## EXERCISE DESCRIPTION:
Transcribe exactly, please, the lines from the one containing "right: 194px ->" through the end of the records below, and leave out the pictures.

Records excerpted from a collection
══════════

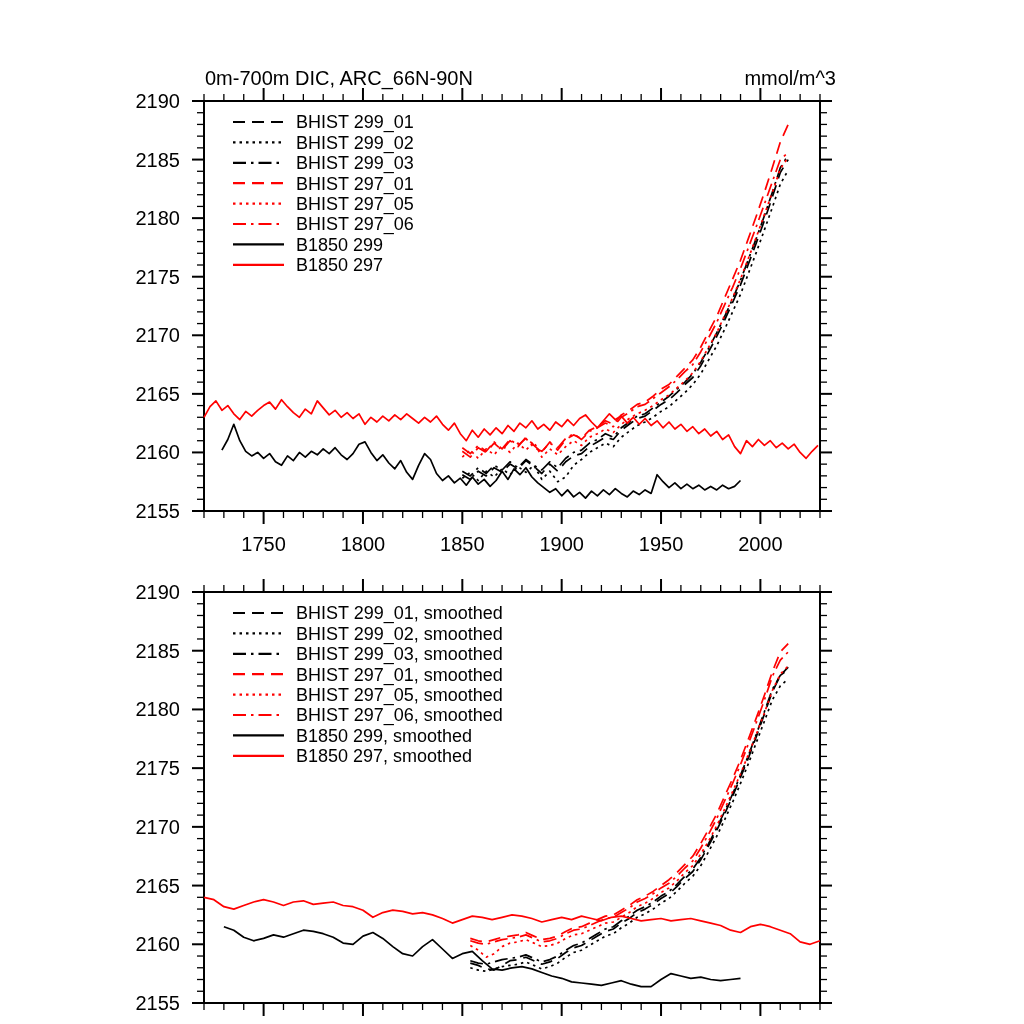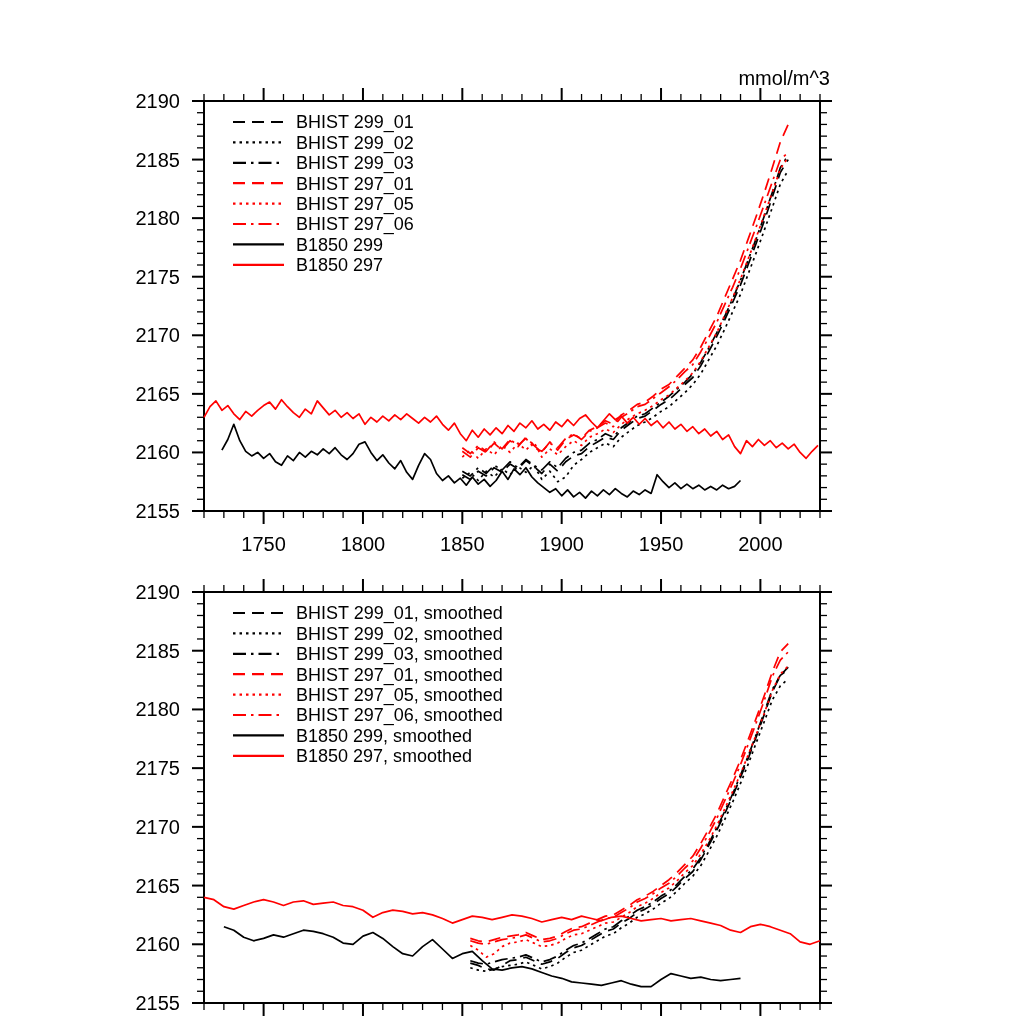"0m-700m DIC, ARC_66N-90N" div.chart-title { html: none -> <div>0m-700m DIC, ARC_66N-90N</div> }
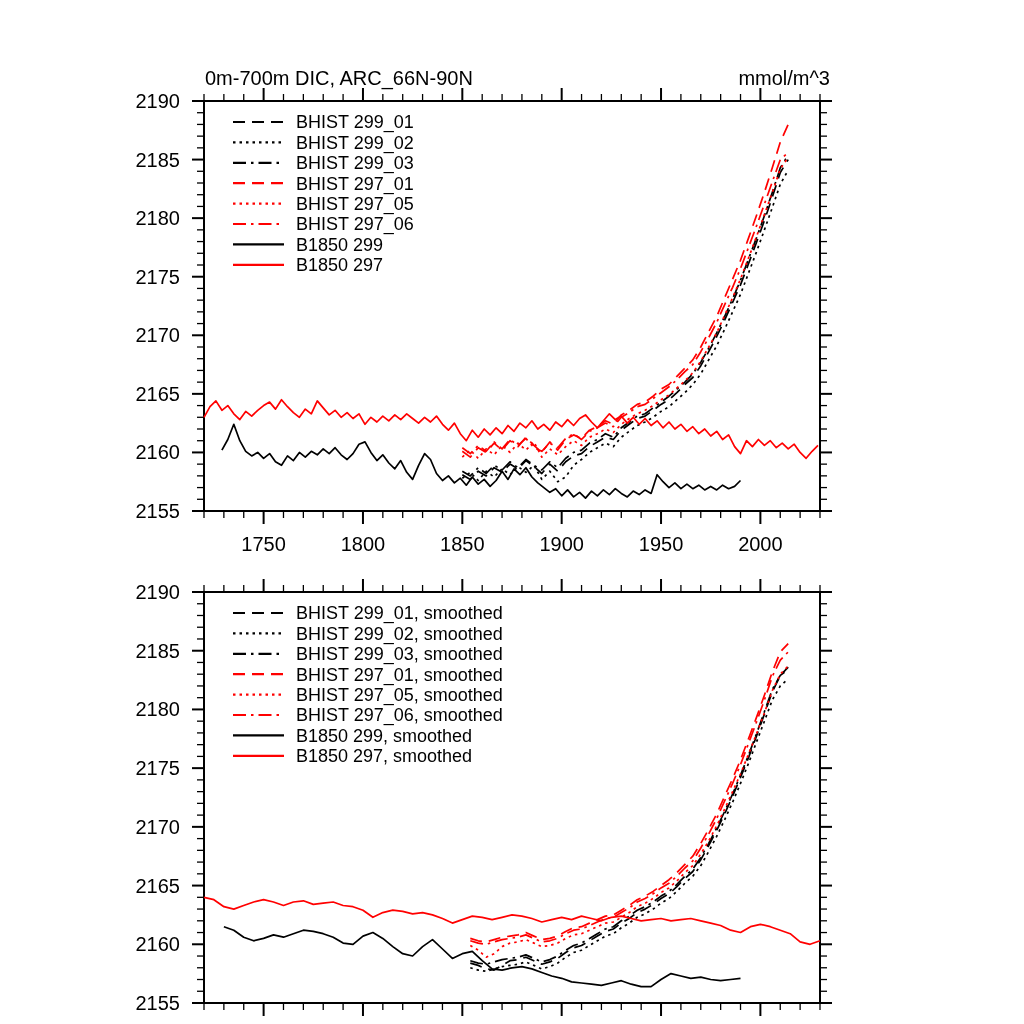"mmol/m^3" .title-right { right: 194px -> 188px }
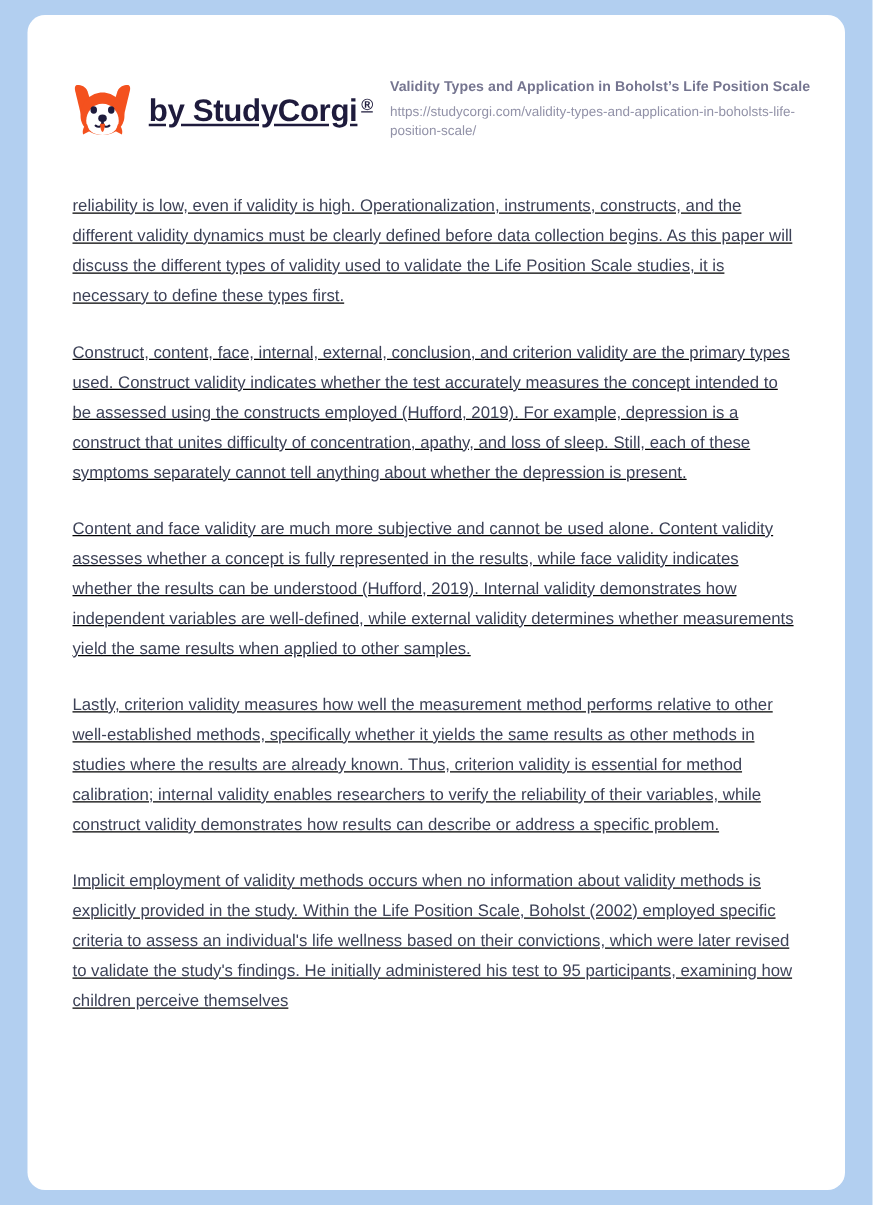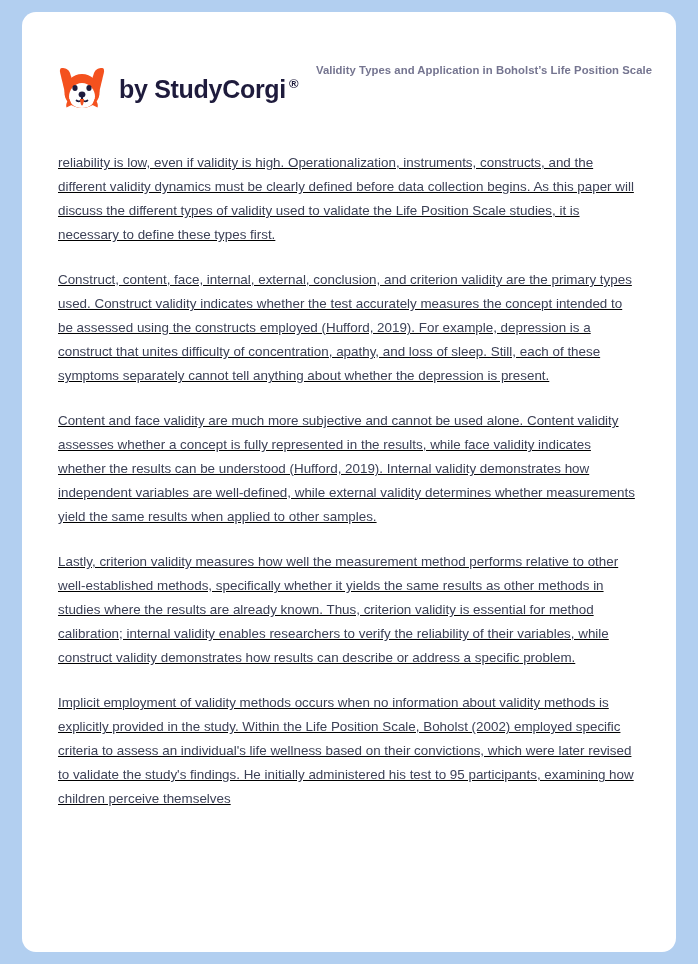"by StudyCorgi" .brand-wordmark { text-decoration: none -> underline }
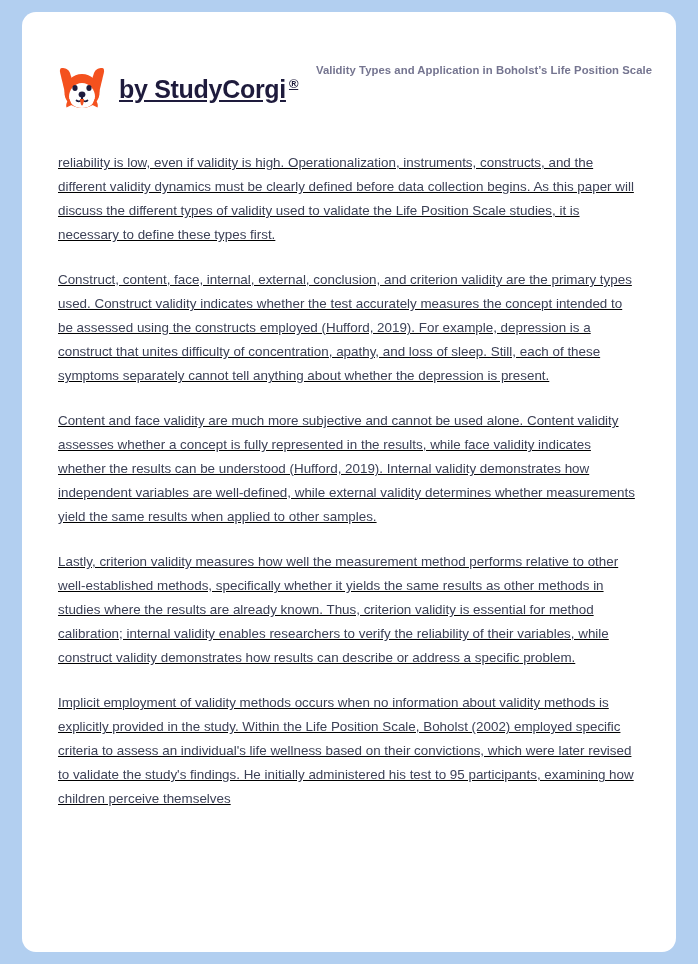"https://studycorgi.com/validity-types-an" div.doc-url { html: none -> <div>https://studycorgi.com/validity-types-and-application-in-boholsts-life-position-scale/</div> }
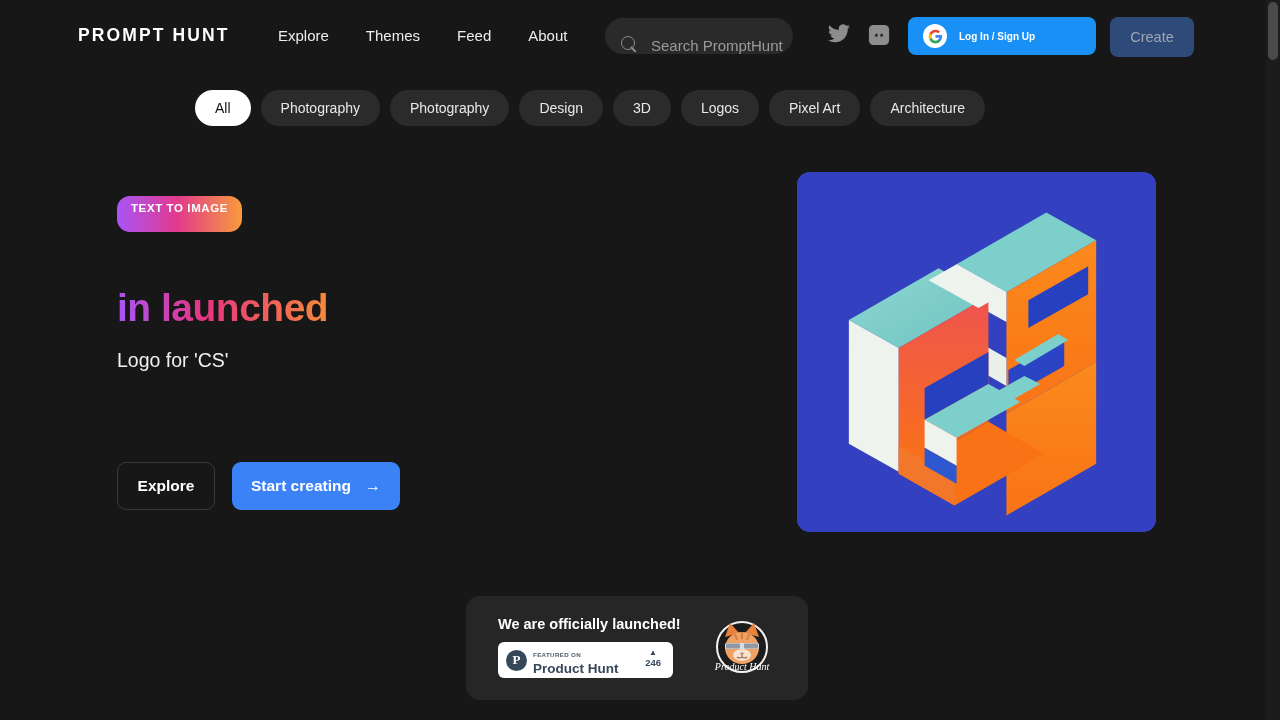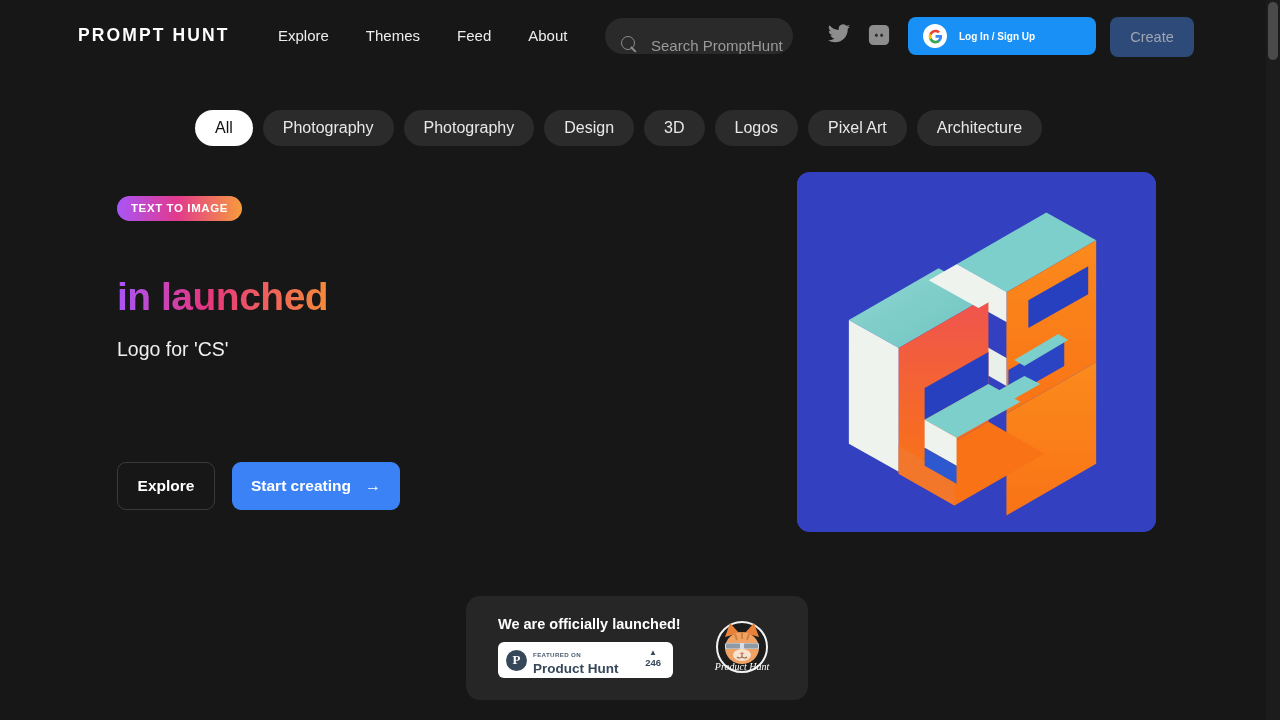"All" .pill { font-size: 16px -> 14px; margin-top: 20px -> none }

══════════

## SOLUTION TO THIS TASK:
"mmol/m^3" .title-right { right: 194px -> 188px }
"by StudyCorgi" .brand-wordmark { text-decoration: none -> underline }
"https://studycorgi.com/validity-types-an" div.doc-url { html: none -> <div>https://studycorgi.com/validity-types-and-application-in-boholsts-life-position-scale/</div> }
"All" .pill { font-size: 16px -> 14px; margin-top: 20px -> none }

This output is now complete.